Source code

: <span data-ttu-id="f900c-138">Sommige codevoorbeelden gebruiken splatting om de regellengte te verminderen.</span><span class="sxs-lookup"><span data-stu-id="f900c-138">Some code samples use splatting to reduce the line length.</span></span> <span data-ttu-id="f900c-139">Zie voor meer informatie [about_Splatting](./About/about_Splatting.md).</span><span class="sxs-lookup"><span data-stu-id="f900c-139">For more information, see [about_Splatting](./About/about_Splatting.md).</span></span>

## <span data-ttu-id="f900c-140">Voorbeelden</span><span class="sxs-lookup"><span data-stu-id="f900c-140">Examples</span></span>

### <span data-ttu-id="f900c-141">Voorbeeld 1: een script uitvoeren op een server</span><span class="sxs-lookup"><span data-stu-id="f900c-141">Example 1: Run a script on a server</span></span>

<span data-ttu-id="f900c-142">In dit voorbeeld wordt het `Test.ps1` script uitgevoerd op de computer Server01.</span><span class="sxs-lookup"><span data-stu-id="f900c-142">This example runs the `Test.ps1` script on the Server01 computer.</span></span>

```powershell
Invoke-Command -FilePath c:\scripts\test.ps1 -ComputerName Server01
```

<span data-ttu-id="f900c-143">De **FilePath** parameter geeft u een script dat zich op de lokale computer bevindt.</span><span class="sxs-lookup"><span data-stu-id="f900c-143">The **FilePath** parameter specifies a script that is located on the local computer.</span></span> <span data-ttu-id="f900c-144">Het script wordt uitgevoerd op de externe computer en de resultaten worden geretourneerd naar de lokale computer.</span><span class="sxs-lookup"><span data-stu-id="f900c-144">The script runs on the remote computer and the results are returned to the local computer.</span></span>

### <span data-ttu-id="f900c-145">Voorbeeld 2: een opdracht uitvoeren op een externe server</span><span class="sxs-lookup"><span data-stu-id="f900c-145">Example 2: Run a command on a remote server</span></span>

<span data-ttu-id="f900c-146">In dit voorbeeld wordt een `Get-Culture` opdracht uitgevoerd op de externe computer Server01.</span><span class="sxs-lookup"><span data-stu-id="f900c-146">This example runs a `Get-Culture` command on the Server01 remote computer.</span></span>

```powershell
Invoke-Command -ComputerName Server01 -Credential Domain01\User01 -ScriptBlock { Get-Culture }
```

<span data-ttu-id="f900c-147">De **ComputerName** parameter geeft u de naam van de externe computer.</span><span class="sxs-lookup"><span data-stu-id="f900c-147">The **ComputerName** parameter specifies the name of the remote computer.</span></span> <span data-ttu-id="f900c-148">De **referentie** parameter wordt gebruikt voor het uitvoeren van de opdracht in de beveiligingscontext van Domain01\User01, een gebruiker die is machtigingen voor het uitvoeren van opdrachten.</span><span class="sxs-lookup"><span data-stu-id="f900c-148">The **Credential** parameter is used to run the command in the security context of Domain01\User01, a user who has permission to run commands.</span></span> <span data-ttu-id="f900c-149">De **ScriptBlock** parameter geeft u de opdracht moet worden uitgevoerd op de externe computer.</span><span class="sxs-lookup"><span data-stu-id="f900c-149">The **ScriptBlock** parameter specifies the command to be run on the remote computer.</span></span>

ACTION ITEM:
Show the lines of the records that include the string "Invoke".

TASK ANSWER:
Invoke-Command -FilePath c:\scripts\test.ps1 -ComputerName Server01
Invoke-Command -ComputerName Server01 -Credential Domain01\User01 -ScriptBlock { Get-Culture }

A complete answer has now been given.